Ich würde auch noch etwas warten zumindest bis die HTC One Modelle draußen sind und diese dann Live im Laden anschauen.
Da du vom iOS weg willst kannst ja mal einfach bissl an den Handys rumspielen eventuell ist auch WinPhone7 was für dich weil für deine Anwendungen ist auch das mehr als genug für dich zB. das Nokia Lumia 900 kommt bald raus ist der nachfolger vom 800 nur schneller.


----------



## ile (19. März 2012)

Ahab schrieb:
			
		

> Sie müssen ihre Designprinzipien ja nicht völlig über den Haufen werfen! Aber mal wieder etwas wagen könnten sie ruhig finde ich.



Wenn du meinst...


----------



## Per4mance (20. März 2012)

*AW: High-End Handy Kaufberatung erwünscht*

ich werf mal noch das Motorla Razr und das Panasonic ELUGA ein. siehen gut aus und hat auch alles was aktuell möglich ist. 

wär ich mit meinem Milestone 2 nicht noch so zufrieden würde es wohl das Razr oder Panasonic werden.


----------



## ile (20. März 2012)

Per4mance schrieb:
			
		

> ich werf mal noch das Motorla Razr und das Panasonic ELUGA ein. siehen gut aus und hat auch alles was aktuell möglich ist.
> 
> wär ich mit meinem Milestone 2 nicht noch so zufrieden würde es wohl das Razr oder Panasonic werden.



Haben NICHT alles, z. B. kein microSD-Slot...


----------



## jojogangsta90 (20. März 2012)

Das Galaxy s plus !

Ist nicht teuer, super leistung, super akkulaufzeit (lade alle 4-5 tage) und natürlich super display. 
Und jetzt kommt mir bitte nicht damit das da kaum ein unterschied ist zwischen samoled und tft und ips. 
Habe es elbst mit dem ace, dem s i9003, iphone 4, galaxy s2 und diversen anderen verglichen.
Na Klar hat das s2 ein noch knalligeres Bild, welches aber schon übertrieben ist.


----------



## Driver76 (20. März 2012)

*AW: High-End Handy Kaufberatung erwünscht*



Lummelpeter schrieb:


> Am X faziniert mich der Quadcore, allerdings stört mich die Verarbeitung ein wenig.

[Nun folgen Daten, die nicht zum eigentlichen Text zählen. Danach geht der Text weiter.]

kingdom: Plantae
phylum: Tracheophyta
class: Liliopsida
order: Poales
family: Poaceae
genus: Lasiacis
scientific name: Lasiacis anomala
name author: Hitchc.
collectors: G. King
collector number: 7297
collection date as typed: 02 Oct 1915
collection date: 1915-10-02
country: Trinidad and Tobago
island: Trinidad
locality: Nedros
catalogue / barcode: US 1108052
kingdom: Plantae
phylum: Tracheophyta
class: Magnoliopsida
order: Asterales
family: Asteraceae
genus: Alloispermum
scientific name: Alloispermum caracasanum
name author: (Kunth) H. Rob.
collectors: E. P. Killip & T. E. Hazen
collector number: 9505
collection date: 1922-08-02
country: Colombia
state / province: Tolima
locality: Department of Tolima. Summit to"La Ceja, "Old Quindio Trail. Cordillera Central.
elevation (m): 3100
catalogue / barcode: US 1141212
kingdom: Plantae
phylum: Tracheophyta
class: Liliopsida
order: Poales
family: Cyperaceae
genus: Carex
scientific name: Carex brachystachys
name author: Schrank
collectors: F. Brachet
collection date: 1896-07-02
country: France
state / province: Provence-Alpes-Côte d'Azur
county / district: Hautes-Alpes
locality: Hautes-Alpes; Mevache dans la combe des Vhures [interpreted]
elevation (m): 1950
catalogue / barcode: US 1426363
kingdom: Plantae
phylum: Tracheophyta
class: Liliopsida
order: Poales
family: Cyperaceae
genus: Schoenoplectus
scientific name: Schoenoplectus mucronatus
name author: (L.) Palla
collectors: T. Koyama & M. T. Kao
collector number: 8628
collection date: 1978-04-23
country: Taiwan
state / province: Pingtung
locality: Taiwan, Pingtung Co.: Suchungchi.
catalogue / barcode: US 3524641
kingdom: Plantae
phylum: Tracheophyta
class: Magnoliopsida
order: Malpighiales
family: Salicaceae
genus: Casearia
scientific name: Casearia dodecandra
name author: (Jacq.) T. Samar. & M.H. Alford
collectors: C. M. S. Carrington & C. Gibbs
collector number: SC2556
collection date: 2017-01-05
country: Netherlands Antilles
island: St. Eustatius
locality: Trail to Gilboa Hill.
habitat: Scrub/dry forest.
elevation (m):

Es ist ja auch so, das das Htc One X auf dem Markt ist. Dem entsprechend kann man es sehr gut Beurteilen 

Ich würde zum Htc One X raten, wieso soll man sich einen Dual-core kaufen wenn es auch schon Quad-core gibt?. Zum Gehäuse; Es ist ein Unibody Gehäuse welches aus Polycarbonat besteht. Es ist zwar Plastik, aber sehr hochwertig und dem entsprechend auch teuer. Es wird Beispielsweise in Streuscheiben von Autoscheinwerfern, Dichtungsringe in militärischen Fahrzeugen (z. B. Panzer), Flugzeugfenster, Schutzscheiben in speziellen Fahrzeugen und einbruchhemmende Verglasung verwendet. Ausserdem sitz das Display fest mit dem Unibody-Gehäuse zusammen, deswegen sind spalten Ausgeschlossen.


----------



## Soldat0815 (20. März 2012)

*AW: High-End Handy Kaufberatung erwünscht*

Eventuell auch mal das hier anschauen 
Huawei Device Deutschland - Ascend D quad


----------



## jojogangsta90 (20. März 2012)

Driver76 schrieb:
			
		

> Es ist ja auch so, das das Htc One X auf dem Markt ist. Dem entsprechend kann man es sehr gut Beurteilen
> 
> Ich würde zum Htc One X raten, wieso soll man sich einen Dual-core kaufen wenn es auch schon Quad-core gibt?. Zum Gehäuse; Es ist ein Unibody Gehäuse welches aus Polycarbonat besteht. Es ist zwar Plastik, aber sehr hochwertig und dem entsprechend auch teuer. Es wird Beispielsweise in Streuscheiben von Autoscheinwerfern, Dichtungsringe in militärischen Fahrzeugen (z. B. Panzer), Flugzeugfenster, Schutzscheiben in speziellen Fahrzeugen und einbruchhemmende Verglasung verwendet. Ausserdem sitz das Display fest mit dem Unibody-Gehäuse zusammen, deswegen sind spalten Ausgeschlossen.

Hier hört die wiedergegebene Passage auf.